Let’s next create a new column into our GeoDataFrame where we calculate and store the areas individual polygons. Calculating the areas of polygons is really easy in geopandas by using GeoDataFrame.area
attribute:
In [10]: data['area'] = data.area
Let’s see the first 2 rows of our ‘area’ column.

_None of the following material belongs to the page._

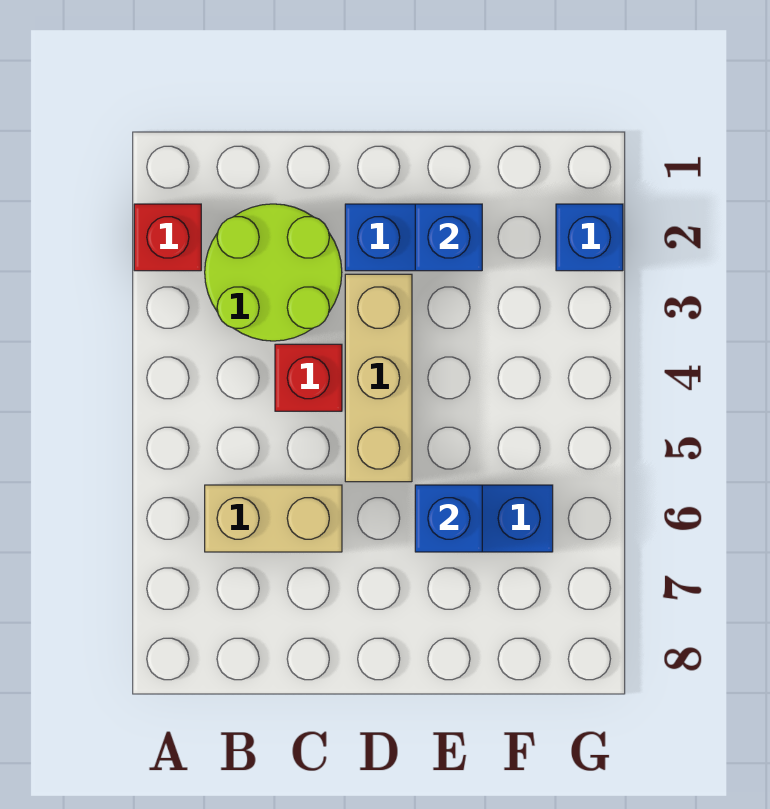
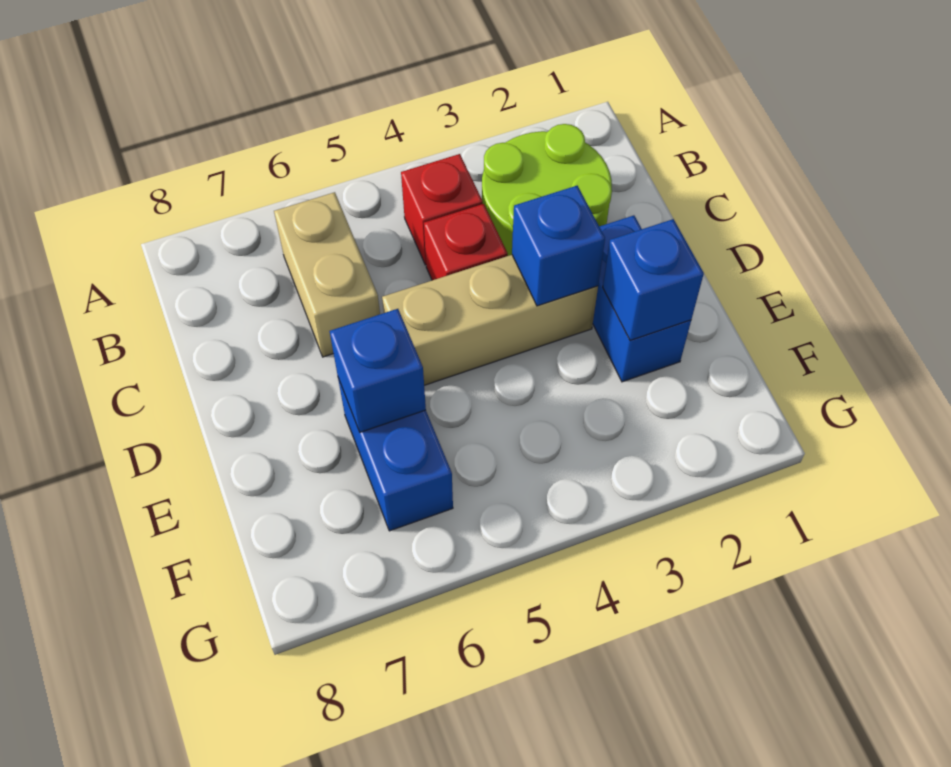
red brick A2 level 1 -> red brick B4 level 1
blue brick G2 level 1 -> blue brick D3 level 2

In [11]: data['area'].head(2)
Out[11]:
0 19.396254
1 6.145902
Name: area, dtype: float64
So we can see that the area of our first polygon seems to be 19.39 and 6.14 for the second polygon. They correspond to the ones we saw in previous step when iterating rows, hence, everything seems to work as it should. Let’s check what is the min and the max of those areas using familiar functions from our previous Pandas lessions.
# Maximum area
In [12]: max_area = data['area'].max()
# Mean area
In [13]: mean_area = data['area'].mean()
In [14]: print("Max area: {:.2f}\nMean area: {:.2f}".format(round(max_area, 2), round(mean_area, 2)))
Max area: 1493.20
Mean area: 19.96
So the largest Polygon in our dataset seems to be 1494 square decimal degrees (~ 165 000 km2) and the average size is ~20 square decimal degrees (~2200 km2).
Creating geometries into a GeoDataFrame
Since geopandas takes advantage of Shapely geometric objects it is possible to create a Shapefile from a scratch by passing Shapely’s geometric objects into the GeoDataFrame. This is useful as it makes it easy to convert e.g. a text file that contains coordinates into a Shapefile.
Let’s create an empty GeoDataFrame
.
# Import necessary modules first
import pandas as pd
import geopandas as gpd
from shapely.geometry import Point, Polygon
import fiona
# Create an empty geopandas GeoDataFrame
newdata = gpd.GeoDataFrame()
# Let's see what's inside
In [15]: newdata
Out[15]:
Empty GeoDataFrame
Columns: []
Index: []
The GeoDataFrame is empty since we haven’t placed any data inside.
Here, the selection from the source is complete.